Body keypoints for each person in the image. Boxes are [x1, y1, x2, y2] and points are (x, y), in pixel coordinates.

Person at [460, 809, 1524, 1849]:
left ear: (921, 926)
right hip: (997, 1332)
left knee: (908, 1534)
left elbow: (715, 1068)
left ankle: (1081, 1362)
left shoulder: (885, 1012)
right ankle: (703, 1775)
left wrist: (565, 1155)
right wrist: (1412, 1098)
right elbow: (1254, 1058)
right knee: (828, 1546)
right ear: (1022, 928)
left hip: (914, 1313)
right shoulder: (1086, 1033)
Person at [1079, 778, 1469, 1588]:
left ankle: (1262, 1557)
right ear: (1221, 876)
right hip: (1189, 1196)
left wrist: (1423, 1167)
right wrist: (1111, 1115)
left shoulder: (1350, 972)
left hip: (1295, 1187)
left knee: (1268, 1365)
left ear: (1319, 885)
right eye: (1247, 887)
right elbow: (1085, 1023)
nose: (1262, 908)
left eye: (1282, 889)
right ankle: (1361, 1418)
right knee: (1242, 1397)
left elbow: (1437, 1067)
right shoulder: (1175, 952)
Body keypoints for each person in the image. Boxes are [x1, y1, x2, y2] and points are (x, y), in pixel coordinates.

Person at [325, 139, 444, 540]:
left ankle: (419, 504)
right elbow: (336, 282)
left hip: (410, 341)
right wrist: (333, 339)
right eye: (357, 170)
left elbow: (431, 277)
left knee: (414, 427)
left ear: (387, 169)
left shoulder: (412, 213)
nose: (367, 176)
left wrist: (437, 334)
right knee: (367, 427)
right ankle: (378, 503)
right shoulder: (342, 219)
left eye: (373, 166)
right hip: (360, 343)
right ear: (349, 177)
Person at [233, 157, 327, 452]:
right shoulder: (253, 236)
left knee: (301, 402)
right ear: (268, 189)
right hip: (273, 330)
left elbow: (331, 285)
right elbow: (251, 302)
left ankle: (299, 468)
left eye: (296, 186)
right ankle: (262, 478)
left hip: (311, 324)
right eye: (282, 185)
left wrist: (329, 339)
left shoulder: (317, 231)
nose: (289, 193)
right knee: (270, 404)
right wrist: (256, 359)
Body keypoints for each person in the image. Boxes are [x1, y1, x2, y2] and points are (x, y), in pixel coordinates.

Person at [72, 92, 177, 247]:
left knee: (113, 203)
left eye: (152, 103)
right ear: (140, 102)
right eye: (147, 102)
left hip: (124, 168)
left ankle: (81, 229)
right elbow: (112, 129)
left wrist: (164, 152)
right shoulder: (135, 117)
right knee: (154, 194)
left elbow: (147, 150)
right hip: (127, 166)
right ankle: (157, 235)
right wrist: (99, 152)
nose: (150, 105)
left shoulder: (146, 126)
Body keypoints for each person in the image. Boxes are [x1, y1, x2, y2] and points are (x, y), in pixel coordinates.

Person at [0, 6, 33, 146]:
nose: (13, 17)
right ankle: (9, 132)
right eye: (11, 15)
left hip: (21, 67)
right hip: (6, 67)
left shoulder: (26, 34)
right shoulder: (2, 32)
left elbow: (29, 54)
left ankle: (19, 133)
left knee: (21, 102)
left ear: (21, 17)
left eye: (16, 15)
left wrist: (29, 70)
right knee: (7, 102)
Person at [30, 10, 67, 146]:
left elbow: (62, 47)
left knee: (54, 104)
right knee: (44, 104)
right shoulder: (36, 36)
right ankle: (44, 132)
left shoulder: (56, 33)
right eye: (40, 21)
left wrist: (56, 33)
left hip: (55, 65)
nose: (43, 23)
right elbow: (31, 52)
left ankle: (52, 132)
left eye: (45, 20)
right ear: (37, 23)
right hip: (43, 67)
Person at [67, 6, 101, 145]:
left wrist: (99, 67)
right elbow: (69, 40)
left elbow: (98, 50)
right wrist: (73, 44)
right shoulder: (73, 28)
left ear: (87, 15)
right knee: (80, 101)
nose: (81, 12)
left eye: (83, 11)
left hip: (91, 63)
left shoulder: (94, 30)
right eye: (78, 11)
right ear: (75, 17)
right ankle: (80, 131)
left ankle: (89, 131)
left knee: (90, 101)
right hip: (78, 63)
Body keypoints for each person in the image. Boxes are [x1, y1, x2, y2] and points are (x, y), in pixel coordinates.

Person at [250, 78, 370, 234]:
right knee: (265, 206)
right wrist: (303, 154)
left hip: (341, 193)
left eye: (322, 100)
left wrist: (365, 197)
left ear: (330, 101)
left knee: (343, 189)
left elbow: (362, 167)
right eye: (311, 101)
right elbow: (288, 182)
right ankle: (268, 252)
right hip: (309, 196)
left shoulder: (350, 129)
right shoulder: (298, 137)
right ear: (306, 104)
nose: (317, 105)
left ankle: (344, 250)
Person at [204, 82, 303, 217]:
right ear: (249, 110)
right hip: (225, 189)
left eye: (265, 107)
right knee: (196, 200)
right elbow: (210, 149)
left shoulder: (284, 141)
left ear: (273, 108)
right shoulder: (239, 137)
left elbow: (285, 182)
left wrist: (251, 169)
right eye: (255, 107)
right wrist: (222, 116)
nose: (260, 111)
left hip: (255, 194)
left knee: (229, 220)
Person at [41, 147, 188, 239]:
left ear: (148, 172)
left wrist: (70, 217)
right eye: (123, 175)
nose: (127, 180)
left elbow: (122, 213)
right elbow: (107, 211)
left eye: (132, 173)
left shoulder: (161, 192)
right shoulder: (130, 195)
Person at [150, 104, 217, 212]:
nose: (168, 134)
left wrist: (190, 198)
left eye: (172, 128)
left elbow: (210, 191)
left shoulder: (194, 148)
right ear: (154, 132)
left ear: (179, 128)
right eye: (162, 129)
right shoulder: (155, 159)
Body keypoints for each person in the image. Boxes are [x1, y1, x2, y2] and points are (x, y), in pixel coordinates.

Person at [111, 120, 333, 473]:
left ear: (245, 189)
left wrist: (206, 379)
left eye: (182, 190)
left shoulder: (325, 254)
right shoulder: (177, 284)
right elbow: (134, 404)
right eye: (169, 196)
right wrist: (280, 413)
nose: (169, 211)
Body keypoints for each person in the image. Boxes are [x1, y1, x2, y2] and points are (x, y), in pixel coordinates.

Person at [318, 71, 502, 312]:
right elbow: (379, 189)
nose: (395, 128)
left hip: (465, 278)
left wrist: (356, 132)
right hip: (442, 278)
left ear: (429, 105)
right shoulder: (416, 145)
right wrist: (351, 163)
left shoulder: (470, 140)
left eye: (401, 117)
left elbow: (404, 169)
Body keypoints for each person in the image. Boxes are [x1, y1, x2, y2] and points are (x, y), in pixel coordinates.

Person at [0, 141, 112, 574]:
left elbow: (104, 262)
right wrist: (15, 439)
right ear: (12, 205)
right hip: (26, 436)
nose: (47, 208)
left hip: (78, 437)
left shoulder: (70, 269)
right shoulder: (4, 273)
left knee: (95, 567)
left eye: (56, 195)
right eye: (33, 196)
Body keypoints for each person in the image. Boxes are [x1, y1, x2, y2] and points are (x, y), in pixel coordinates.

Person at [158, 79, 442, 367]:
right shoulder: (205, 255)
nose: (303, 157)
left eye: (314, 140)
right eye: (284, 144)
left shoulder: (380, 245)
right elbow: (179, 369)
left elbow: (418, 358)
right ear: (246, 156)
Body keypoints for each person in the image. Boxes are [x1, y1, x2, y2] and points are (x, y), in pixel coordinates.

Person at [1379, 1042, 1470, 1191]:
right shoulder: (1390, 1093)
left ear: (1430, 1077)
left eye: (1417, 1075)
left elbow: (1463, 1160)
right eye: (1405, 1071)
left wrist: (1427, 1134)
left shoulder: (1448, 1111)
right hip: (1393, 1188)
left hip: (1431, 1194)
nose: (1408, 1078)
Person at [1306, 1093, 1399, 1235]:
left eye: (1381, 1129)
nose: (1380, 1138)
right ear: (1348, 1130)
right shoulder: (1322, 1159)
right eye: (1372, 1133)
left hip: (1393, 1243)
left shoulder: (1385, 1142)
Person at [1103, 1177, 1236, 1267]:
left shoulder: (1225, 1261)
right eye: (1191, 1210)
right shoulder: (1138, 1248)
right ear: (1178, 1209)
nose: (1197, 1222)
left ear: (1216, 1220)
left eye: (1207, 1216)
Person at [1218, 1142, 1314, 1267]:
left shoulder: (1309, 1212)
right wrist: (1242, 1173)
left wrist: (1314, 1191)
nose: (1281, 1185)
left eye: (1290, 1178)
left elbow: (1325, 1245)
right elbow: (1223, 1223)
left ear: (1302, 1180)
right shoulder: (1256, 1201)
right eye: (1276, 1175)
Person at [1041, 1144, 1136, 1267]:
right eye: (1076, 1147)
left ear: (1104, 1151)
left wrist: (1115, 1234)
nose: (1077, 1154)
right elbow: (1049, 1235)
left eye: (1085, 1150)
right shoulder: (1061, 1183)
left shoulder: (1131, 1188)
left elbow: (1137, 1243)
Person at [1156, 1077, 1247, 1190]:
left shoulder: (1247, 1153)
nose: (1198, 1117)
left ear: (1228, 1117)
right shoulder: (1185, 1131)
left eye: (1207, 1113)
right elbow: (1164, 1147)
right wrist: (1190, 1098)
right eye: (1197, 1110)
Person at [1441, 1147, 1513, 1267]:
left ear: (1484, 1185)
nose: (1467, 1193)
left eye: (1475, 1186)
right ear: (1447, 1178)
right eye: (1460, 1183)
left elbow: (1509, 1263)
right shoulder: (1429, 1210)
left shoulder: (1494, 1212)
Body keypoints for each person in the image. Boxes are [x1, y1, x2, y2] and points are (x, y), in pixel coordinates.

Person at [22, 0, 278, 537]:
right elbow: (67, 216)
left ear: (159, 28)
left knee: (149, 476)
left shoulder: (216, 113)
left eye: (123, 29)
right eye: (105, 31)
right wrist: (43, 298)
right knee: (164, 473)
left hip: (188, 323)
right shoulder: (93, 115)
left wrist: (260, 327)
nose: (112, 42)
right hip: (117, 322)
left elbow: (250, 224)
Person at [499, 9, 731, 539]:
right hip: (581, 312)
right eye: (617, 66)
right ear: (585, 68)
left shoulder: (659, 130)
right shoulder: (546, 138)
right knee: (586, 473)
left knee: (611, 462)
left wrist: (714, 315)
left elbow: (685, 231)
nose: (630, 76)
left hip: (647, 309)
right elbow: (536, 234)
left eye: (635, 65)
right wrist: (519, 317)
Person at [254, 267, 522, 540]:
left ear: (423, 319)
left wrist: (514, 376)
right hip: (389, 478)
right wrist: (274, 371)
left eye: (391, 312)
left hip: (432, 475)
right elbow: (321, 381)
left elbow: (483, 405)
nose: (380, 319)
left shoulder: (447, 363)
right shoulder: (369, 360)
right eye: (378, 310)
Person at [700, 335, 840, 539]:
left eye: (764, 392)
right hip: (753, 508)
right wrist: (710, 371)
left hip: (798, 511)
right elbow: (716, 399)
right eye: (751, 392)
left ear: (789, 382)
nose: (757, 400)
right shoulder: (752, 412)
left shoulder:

-=-=-=-=-

> _Exercise prompt_:
Start with the line above that contains "left shoulder: (94, 30)" and end with the line that contains "right shoulder: (130, 195)". Write out those lines exactly, and only those.

> _Output of the task_:
left shoulder: (94, 30)
right eye: (78, 11)
right ear: (75, 17)
right ankle: (80, 131)
left ankle: (89, 131)
left knee: (90, 101)
right hip: (78, 63)
Body keypoints for each person in the image. Boxes are [x1, y1, x2, y2] and points are (x, y), in pixel coordinates.

Person at [250, 78, 370, 234]:
right knee: (265, 206)
right wrist: (303, 154)
left hip: (341, 193)
left eye: (322, 100)
left wrist: (365, 197)
left ear: (330, 101)
left knee: (343, 189)
left elbow: (362, 167)
right eye: (311, 101)
right elbow: (288, 182)
right ankle: (268, 252)
right hip: (309, 196)
left shoulder: (350, 129)
right shoulder: (298, 137)
right ear: (306, 104)
nose: (317, 105)
left ankle: (344, 250)
Person at [204, 82, 303, 217]:
right ear: (249, 110)
right hip: (225, 189)
left eye: (265, 107)
right knee: (196, 200)
right elbow: (210, 149)
left shoulder: (284, 141)
left ear: (273, 108)
right shoulder: (239, 137)
left elbow: (285, 182)
left wrist: (251, 169)
right eye: (255, 107)
right wrist: (222, 116)
nose: (260, 111)
left hip: (255, 194)
left knee: (229, 220)
Person at [41, 147, 188, 239]:
left ear: (148, 172)
left wrist: (70, 217)
right eye: (123, 175)
nose: (127, 180)
left elbow: (122, 213)
right elbow: (107, 211)
left eye: (132, 173)
left shoulder: (161, 192)
right shoulder: (130, 195)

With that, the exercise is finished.